Rinse the quinoa thoroughly under cold water. In a medium saucepan, combine the quinoa with vegetable broth. Bring to a boil, then reduce heat to low, cover, and simmer for 15 minutes, or until all the liquid is absorbed. Fluff with a fork and let it cool completely.

Roasting the Vegetables

Preheat oven to 400°F (200°C). In a large bowl, toss the cubed eggplant, zucchini, red bell pepper, and red onion with olive oil, dried oregano, dried thyme, salt, and black pepper. Spread the vegetables in a single layer on a baking sheet. Roast for 25-30 minutes, or until the vegetables are tender and slightly caramelized.

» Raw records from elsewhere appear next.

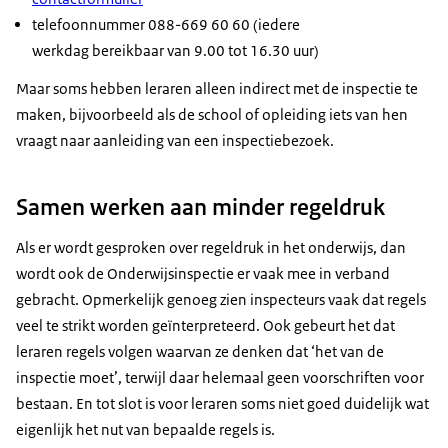
Dat doel is een beetje tweeledig.
telefoonnummer 088-669 60 60 (iedere
Enerzijds om een stukje spanning weg te nemen
werkdag bereikbaar van 9.00 tot 16.30 uur)
en anderzijds om te vertellen van wat wij nou
precies komen doen.
Maar soms hebben leraren alleen indirect met de inspectie te
Waar ik heel erg nieuwsgierig naar ben, waar ik
maken, bijvoorbeeld als de school of opleiding iets van hen
heel erg in geïnteresseerd ben is het zicht dat jullie
vraagt naar aanleiding van een inspectiebezoek.
hebben op jullie eigen kwaliteit.
VAN DEN BERG: Bij het onderzoek naar besturen
Samen werken aan minder regeldruk
en scholen kijken we naar twee dingen. Wij kijken
enerzijds naar de basiskwaliteit simpelweg de
Als er wordt gesproken over regeldruk in het onderwijs, dan
vraag: voldoet het bestuur en de school aan alle
wordt ook de Onderwijsinspectie er vaak mee in verband
wettelijke eisen waarnaar gevraagd wordt?
gebracht. Opmerkelijk genoeg zien inspecteurs vaak dat regels
En het tweede is: de overige aspecten van de
veel te strikt worden geïnterpreteerd. Ook gebeurt het dat
kwaliteit.
leraren regels volgen waarvan ze denken dat ‘het van de
Daarmee bedoelen we ja, welke kleur geeft het
inspectie moet’, terwijl daar helemaal geen voorschriften voor
bestuur en de school aan het eigen onderwijs?
bestaan. En tot slot is voor leraren soms niet goed duidelijk wat
VROUW: Goedendag. VAN DEN BERG:
eigenlijk het nut van bepaalde regels is.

Preparing the Lemon-Tahini Dressing

In a small bowl, whisk together the lemon juice, tahini, minced garlic, and 1-2 tablespoons of water (or more, to reach desired consistency). Season with salt and pepper to taste. The dressing should be creamy and pourable.

Layering the Salad

In a large bowl or serving dish, start with a layer of cooked quinoa. Add a layer of roasted vegetables, followed by chickpeas and Kalamata olives. Sprinkle with crumbled feta cheese and chopped fresh parsley. Drizzle with the lemon-tahini dressing. Repeat the layers until all ingredients are used.

Serving

Serve immediately or chill for later. The salad tastes even better after the flavors have had time to meld. Garnish with extra parsley and feta cheese if desired.

Nutrition Facts Estimated per 100g of product

(Note: Nutritional information is an estimate and may vary based on specific ingredients and portion sizes.)

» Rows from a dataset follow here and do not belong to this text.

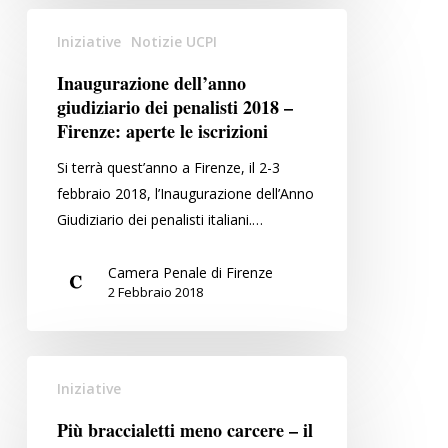
in
Inaugurazione
collaborazione
Iniziative
Notizie UCPI
dell’anno
con
giudiziario
Inaugurazione dell’anno
il
dei
giudiziario dei penalisti 2018 –
M.I.U.R.
penalisti
Firenze: aperte le iscrizioni
2018
Si terrà quest’anno a Firenze, il 2-3
–
febbraio 2018, l’Inaugurazione dell’Anno
Firenze:
Giudiziario dei penalisti italiani.…
aperte
le
Camera Penale di Firenze
iscrizioni
2 Febbraio 2018
Più
Iniziative
braccialetti
meno
Più braccialetti meno carcere – il
carcere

Calories: Approximately 180-250 kcal
Protein: 6-8g
Fat: 10-12g
Carbohydrates: 20-25g
Fiber: 4-5g

Other Considerations for Nutrition

For a vegan option, omit the feta cheese. You can use low-sodium chickpeas to reduce the sodium content. Consider the added oil when roasting vegetables if you're watching your fat intake.

FAQ

  • Can I add other vegetables to the roasted mix?

    Yes, feel free to add other Mediterranean vegetables such as tomatoes, artichoke hearts, or mushrooms.
  • Can I substitute the tahini in the dressing?

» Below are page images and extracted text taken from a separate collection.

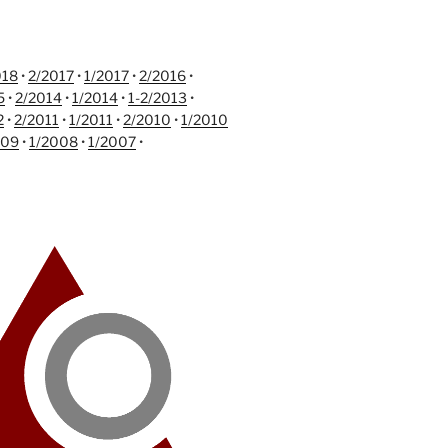
018
•
2/2017
•
1/2017
•
2/2016
•
5
•
2/2014
•
1/2014
•
1-2/2013
•
2
•
2/2011
•
1/2011
•
2/2010
•
1/2010
009
•
1/2008
•
1/2007
•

    If you don't have tahini, you can use cashew butter or sunflower seed butter as a substitute.
  • How long will this salad last in the refrigerator?

    The salad will keep for up to 4 days in an airtight container in the refrigerator.
  • Can I add protein besides chickpeas?

    Yes, you can add grilled chicken, baked tofu, or white beans for extra protein.